State health commissioner: No long-term health impacts from bad air quality

This time last week, we were all staying inside to avoid the bad air from Canadian wildfires that was consuming our state. Thankfully, things have cleared up but many of you are wondering about long-term damage. 

On Tuesday, Dr. James McDonald, the Commissioner of the New York State Department of Health, was in Rochester and addressed the question. He says the poor air quality came on pretty suddenly with a shift in the jet stream, so the state leaned heavily on local county health commissioners because the situation was a bit different depending on what part of the state you were in.   

Obviously, the situation was most impactful for people with pre-existing lung conditions. Most of our local hospitals saw only a slight increase in emergency room visits on the days when air quality was at its worst but nothing dramatic and nothing life-threatening. Dr. McDonald said the same was true across most of the state. 
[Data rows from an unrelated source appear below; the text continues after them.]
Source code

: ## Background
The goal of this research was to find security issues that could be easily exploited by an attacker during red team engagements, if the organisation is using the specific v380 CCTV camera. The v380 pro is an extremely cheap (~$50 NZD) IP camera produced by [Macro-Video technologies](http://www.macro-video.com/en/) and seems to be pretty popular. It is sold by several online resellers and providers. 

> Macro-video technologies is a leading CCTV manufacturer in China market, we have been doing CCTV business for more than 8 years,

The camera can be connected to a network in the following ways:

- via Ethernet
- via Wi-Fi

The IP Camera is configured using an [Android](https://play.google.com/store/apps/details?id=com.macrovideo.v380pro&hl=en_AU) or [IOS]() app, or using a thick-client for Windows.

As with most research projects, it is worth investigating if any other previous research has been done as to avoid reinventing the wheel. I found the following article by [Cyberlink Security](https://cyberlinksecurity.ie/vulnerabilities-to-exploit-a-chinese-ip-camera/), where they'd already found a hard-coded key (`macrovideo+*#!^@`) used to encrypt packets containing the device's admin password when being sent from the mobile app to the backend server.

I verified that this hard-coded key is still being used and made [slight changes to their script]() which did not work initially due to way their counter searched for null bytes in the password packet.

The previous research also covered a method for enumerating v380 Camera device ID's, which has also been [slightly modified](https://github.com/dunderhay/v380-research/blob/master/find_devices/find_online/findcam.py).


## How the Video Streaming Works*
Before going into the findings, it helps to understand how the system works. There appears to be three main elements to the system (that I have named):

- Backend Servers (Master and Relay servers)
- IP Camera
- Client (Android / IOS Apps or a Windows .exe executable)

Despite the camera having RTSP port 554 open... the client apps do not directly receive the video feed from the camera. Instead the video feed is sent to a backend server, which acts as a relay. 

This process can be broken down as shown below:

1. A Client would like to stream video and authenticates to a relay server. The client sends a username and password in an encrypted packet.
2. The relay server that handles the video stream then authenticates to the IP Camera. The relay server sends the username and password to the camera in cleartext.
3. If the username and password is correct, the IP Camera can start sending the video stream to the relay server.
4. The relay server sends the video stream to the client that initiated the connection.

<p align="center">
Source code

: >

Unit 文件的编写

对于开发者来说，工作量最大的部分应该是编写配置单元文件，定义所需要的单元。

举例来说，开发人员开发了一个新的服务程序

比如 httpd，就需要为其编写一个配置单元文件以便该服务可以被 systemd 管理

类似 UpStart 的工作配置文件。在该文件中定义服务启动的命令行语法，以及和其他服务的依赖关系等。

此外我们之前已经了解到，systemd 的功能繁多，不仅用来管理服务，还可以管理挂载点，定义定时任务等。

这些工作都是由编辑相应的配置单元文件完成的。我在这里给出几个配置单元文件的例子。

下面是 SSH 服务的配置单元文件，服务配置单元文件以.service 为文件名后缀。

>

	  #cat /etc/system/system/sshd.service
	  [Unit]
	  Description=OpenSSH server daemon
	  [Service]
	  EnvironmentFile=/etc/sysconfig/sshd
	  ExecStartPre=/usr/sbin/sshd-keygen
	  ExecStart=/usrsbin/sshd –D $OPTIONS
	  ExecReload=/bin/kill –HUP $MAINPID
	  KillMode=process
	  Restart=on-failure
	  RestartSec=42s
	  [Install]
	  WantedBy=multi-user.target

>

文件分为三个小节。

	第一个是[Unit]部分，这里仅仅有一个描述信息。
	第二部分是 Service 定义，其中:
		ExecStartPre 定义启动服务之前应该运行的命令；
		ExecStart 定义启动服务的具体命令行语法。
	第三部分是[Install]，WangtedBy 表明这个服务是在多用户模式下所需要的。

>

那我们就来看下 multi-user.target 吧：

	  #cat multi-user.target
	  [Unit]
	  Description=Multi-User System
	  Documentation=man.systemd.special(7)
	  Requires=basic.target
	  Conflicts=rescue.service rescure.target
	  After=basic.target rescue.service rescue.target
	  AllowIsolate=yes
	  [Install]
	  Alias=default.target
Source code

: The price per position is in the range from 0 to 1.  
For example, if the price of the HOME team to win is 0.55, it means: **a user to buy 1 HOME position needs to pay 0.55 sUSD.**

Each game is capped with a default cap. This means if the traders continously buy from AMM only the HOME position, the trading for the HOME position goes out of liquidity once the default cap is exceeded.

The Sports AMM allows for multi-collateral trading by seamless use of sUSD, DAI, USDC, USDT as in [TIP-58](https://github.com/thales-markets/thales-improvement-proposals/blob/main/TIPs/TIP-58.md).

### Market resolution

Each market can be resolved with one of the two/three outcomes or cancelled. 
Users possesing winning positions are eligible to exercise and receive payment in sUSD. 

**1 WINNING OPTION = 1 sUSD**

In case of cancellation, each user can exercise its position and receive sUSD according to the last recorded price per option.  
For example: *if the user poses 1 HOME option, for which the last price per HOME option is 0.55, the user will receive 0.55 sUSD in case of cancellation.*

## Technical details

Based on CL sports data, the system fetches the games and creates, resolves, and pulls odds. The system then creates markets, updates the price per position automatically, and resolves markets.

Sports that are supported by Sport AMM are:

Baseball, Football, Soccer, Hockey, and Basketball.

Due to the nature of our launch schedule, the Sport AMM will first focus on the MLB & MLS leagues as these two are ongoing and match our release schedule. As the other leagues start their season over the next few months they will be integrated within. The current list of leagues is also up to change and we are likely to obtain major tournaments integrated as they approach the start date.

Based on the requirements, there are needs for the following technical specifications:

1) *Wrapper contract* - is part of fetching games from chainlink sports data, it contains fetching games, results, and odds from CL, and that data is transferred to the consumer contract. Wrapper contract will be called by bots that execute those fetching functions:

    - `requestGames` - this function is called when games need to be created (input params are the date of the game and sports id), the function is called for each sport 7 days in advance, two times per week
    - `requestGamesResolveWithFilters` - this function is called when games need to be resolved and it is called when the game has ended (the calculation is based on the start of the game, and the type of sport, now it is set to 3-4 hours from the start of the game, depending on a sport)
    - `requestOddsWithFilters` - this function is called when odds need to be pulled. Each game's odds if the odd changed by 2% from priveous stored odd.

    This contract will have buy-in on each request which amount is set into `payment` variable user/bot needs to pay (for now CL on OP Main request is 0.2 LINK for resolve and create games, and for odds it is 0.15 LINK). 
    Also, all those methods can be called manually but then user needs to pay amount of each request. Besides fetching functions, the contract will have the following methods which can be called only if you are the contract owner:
“Across the state we did see a small uptick in asthma last Wednesday, June 7, but I was looking at some data this morning and it really did seem to go back to normal baseline rather quickly,” Dr. McDonald told News10NBC. “And I think what that indicates that what we went through last week was a short, time- limited exposure. We had about 36 hours of air that wasn’t the quality we’re accustomed to, now we’re heading back to our usual, pristine upstate air and in upstate New York, we’re used to really clean air.”